The findings of this study have some implications for policy and management as well as educational activities. Extrinsic barriers in relation to patient engagement, working environment, and system context should be addressed to provide support to GPs in community detection and management of MCI. According to Herzberg’s motivation theory (60), those extrinsic barriers are deemed as hygiene factors which can result in staff dissatisfaction if not addressed properly, even though they do not in themselves motivate employees. They may even deter the efforts of some intrinsically motivated GPs. Training remains critical given that the overall knowledge level of GPs in MCI detection and management is low. Training is particularly powerful when knowledge is low. Meanwhile, however, GPs need to be equipped with skills to adequately cope with the challenging environment. This should include, but not be limited to, more proactive engagement in patient and public education campaigns and advocacy for increasing policy and management support to community detection and management of MCI (61).
Strengths and limitations
The SEM-PLS method was adopted to explore the complex exploratory structural equation model with both formative and reflective measures. This study tested the mediating effect of perceived extrinsic barriers and the moderation effects of training and past experience on the association between MCI knowledge and intended practice in a large sample of GPs. The findings have both policy/management and training implications for developing the programs in relation to community detection and management of MCI in response to the challenges of an aging society.
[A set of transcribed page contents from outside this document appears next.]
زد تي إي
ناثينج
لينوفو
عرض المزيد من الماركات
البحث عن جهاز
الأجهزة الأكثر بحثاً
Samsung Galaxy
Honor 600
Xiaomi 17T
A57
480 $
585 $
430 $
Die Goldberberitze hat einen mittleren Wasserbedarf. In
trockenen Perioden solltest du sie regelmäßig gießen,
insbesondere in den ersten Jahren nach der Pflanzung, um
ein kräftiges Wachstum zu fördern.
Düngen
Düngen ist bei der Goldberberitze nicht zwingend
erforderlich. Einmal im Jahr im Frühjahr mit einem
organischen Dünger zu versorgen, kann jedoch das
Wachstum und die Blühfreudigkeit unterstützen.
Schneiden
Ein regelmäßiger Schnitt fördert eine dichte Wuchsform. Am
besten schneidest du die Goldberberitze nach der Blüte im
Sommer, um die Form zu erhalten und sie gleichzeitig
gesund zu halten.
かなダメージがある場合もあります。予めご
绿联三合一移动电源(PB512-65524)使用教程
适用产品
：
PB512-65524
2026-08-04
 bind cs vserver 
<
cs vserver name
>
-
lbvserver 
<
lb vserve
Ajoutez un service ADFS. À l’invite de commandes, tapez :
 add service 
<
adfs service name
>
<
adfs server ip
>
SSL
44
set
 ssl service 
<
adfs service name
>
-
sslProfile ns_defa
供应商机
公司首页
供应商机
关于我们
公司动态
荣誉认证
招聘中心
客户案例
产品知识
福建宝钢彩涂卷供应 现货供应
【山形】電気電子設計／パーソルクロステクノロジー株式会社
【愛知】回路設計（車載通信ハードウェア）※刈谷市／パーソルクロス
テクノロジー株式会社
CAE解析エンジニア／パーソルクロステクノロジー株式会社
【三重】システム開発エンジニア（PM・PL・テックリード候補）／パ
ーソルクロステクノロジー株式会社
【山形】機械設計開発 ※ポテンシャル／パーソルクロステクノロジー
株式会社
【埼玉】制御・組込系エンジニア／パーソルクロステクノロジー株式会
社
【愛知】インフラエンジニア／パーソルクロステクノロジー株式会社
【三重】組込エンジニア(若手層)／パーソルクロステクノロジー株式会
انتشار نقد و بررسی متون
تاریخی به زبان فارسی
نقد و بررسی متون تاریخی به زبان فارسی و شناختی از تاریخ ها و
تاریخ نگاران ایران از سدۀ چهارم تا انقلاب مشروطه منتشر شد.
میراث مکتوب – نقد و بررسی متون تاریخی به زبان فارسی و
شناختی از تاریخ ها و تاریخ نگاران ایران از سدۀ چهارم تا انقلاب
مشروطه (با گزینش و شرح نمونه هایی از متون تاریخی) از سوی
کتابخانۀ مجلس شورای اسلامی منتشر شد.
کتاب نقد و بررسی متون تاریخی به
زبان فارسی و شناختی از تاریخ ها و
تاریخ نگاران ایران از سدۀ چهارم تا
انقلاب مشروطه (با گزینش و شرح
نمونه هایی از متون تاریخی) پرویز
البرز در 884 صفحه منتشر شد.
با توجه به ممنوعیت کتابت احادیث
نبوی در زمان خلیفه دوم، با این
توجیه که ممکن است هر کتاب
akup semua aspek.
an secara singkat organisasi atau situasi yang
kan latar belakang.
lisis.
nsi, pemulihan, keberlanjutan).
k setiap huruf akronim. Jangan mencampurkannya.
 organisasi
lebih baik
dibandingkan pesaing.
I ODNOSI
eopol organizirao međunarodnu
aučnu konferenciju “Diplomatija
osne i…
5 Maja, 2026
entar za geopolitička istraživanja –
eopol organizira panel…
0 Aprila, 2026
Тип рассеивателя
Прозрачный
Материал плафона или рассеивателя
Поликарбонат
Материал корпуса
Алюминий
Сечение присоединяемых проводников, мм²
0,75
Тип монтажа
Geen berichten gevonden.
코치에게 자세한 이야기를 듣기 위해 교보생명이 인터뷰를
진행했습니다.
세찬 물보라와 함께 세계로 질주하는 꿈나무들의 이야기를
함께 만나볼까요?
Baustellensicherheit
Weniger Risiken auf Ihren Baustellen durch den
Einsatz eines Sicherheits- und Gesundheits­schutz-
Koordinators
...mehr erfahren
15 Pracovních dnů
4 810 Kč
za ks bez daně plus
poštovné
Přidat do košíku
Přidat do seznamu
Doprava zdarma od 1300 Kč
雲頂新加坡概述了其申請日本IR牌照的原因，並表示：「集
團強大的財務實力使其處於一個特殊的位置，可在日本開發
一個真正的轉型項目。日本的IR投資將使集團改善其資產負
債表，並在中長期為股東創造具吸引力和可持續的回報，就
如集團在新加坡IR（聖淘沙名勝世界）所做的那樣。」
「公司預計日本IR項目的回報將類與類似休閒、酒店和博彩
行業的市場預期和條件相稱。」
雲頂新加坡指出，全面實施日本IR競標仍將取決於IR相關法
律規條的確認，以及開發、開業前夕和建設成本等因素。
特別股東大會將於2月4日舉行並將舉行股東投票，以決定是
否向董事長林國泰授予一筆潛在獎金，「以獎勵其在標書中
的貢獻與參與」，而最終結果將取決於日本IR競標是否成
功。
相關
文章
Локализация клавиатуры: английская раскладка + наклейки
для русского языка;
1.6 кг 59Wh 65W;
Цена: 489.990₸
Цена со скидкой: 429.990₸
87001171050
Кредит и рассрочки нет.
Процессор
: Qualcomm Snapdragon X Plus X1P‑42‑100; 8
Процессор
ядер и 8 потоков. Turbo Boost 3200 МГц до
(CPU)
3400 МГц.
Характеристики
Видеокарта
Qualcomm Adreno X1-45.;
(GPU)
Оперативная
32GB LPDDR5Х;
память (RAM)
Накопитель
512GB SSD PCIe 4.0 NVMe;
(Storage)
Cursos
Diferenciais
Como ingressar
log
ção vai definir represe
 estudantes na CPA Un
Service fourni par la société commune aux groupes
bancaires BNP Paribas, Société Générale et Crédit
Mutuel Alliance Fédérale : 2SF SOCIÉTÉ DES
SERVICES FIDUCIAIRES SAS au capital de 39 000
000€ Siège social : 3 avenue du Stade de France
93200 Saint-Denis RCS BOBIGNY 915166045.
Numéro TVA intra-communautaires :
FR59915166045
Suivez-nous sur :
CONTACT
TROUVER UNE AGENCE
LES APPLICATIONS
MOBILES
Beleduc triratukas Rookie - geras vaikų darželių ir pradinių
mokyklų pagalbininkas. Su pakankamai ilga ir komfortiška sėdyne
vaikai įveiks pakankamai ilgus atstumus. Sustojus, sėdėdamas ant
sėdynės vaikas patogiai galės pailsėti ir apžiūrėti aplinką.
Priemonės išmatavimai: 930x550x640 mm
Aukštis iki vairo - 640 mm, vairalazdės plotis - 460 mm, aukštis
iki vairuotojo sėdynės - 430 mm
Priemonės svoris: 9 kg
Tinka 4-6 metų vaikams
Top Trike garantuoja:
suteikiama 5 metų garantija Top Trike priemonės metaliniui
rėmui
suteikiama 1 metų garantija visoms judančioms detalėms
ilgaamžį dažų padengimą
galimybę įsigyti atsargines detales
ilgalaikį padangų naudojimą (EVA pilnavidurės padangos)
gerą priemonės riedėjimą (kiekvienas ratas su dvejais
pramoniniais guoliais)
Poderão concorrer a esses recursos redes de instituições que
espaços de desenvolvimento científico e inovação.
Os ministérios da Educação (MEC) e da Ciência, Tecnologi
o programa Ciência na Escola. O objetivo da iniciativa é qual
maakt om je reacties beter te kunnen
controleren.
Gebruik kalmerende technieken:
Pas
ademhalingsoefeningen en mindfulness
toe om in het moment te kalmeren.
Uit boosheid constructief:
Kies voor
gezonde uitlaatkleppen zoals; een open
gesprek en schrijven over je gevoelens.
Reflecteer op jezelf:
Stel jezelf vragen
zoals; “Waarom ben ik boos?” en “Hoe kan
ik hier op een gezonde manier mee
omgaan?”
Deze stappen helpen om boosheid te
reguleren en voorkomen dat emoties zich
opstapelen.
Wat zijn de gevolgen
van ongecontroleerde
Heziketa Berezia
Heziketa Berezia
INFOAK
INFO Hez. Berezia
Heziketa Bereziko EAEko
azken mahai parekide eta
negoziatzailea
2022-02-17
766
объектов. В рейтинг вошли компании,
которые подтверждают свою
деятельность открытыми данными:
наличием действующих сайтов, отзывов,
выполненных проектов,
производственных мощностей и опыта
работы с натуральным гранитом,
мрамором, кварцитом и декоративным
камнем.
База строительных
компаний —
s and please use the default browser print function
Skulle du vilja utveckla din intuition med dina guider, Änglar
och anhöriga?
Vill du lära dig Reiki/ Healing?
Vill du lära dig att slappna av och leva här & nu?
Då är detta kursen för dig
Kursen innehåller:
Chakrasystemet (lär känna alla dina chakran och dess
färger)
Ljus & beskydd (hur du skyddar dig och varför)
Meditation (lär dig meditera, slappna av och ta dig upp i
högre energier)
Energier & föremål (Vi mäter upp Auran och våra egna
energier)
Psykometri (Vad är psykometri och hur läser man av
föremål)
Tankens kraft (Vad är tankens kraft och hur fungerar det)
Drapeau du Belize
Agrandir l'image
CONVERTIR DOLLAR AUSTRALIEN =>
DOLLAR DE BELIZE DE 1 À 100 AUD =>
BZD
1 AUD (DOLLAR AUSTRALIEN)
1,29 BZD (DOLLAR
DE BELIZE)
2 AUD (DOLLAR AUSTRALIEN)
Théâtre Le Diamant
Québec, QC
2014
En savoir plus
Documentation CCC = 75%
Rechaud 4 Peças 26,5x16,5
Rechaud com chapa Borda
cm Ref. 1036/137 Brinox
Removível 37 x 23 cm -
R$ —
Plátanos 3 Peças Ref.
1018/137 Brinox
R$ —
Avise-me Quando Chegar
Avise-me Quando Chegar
Like any other study, this study also has some limitations. Firstly, although this survey included a large sample size, it did not represent the entire GP workforce. Attempts to generalise findings of this study should be undertaken cautiously. Secondly, the concept of perceived barriers measured in this study is not equivalent to the objective existence of extrinsic barriers. Data were collected through self-reporting, which is subject to reporting bias. However, perceived extrinsic barriers bear a more direct connection with behavioural intentions (13). Finally, we took intended behaviour to be an outcome measurement, since there exist limited actual MCI detection and management activities including those originating from research and experimental projects. However, intended behaviour has been regarded as the most immediate predictor of actual behaviour, even though there exists an intention-behaviour gap (62). A meta-analysis of 10 meta-analyses concluded that intention accounts for almost one-third of the variance in behaviour (63).